Alguns analistas afirmam que o modelo de crescimento brasileiro, baseado justamente na forte dinâmica dos consumos, esteja mostrando seus limites e que cada estímulo a mais à demanda se traduzirá inevitavelmente em maior inflação. Tal visão seria confirmada pelo desatrelamento das expectativas de inflação também em horizontes de médio prazo, que já se evidenciou desde o segundo semestre do ano passado. Para aumentar a taxa de crescimento potencial, hoje estimada no intervalo entre 3,5 e 4%, a atenção do governo deveria se voltar aos múltiplos gargalos do lado da oferta. Nesse contexto, os dados do recente relatório do World Economic Forum (WEF) sobre a competitividade global fornecem algumas indicações interessantes. O relatório evidencia que a carência de infraestruturas está entre os principais pontos críticos.
De acordo com a classificação de competitividade redigida pelo WEF, o Brasil, como um todo, não ocupa em 2012 uma posição particularmente retraída (48ª colocação entre os 144 países pesquisados). Isso se deve aos bons resultados em alguns fatores, como: a) relevante dimensão do mercado interno (9º lugar), b) desenvolvimento dos mercados financeiros (46º), com uma referência especial à regulamentação do mercado de ações (8º) e à solidez do setor bancário (14º) e c) eficiência do setor privado (33º). Já em relação à qualidade das infraestruturas, os resultados são muito menos otimistas. Nesse campo, mundialmente o Brasil ocupa a 107ª posição, com necessidades especiais evidenciadas nas infraestruturas dos transportes.
Como demonstrado pelos empresários brasileiros e estrangeiros entrevistados na Executive Opinion Survey do WEF, as infraestruturas são o segundo fato entre os mais problemáticos para “fazer negócios” no Brasil (17,5% das respostas). As carências de infraestrutura são precedidas apenas pelos problemas relativos ao sistema tributário, seja na dimensão da complexidade da burocracia (18,7% das respostas) que da alta pressão tributária (17,2%).

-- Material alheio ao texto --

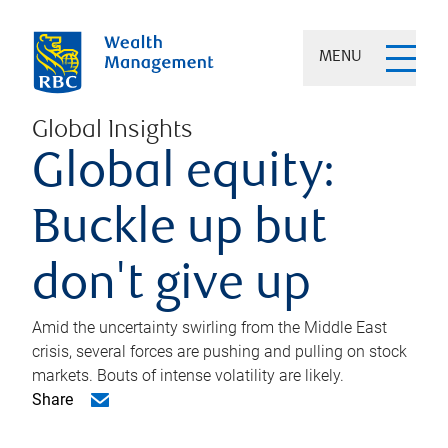
MENU
Global Insights
Global equity:
Buckle up but
don't give up
Amid the uncertainty swirling from the Middle East
crisis, several forces are pushing and pulling on stock
markets. Bouts of intense volatility are likely.
Share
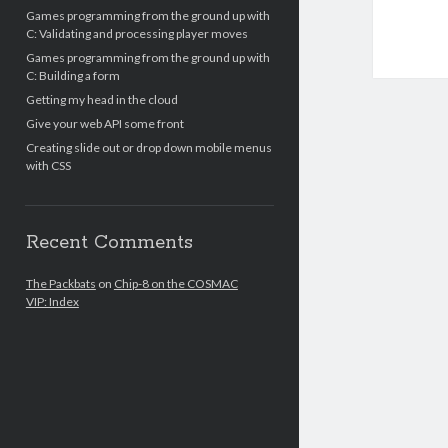
Games programming from the ground up with
C: Validating and processing player moves
Games programming from the ground up with
C: Building a form
Getting my head in the cloud
Give your web API some front
Creating slide out or drop down mobile menus
with CSS
Recent Comments
The Packbats
on
Chip-8 on the COSMAC
VIP: Index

Estimativas do Banco Mundial, baseadas na experiência das economias desenvolvidas e daquelas emergentes que mais recentemente evidenciaram taxas sustentáveis de crescimento, mostram que é necessário manter uma taxa de investimento em infraestruturas pelo menos a 3% do PIB: 1% para considerar as depreciações, 1,3% para seguir o crescimento da população e 0,7% para tornar os serviços de utilidade pública universais (especialmente o acesso à eletricidade, à água potável e à rede de esgotos). Outras estimativas, que consideram mais especificamente as necessidades para a economia brasileira, sugerem que uma taxa de 2% do PIB seria suficiente apenas para manter o estoque de investimentos nesta economia.
Até a década de 80, o Brasil conseguia empenhar recursos a quantidades superiores àquelas sugeridas pelas estimativas do Banco Mundial. A partir dessa mesma década – em razão das turbulências macroeconômicas que levaram a longos períodos de alta inflação e do aumento da despesa pública corrente – assiste-se, ao invés, a uma queda dos investimentos em infraestruturas. Esses passaram dos 5,4% nos anos 1970 aos 2,3% da última década .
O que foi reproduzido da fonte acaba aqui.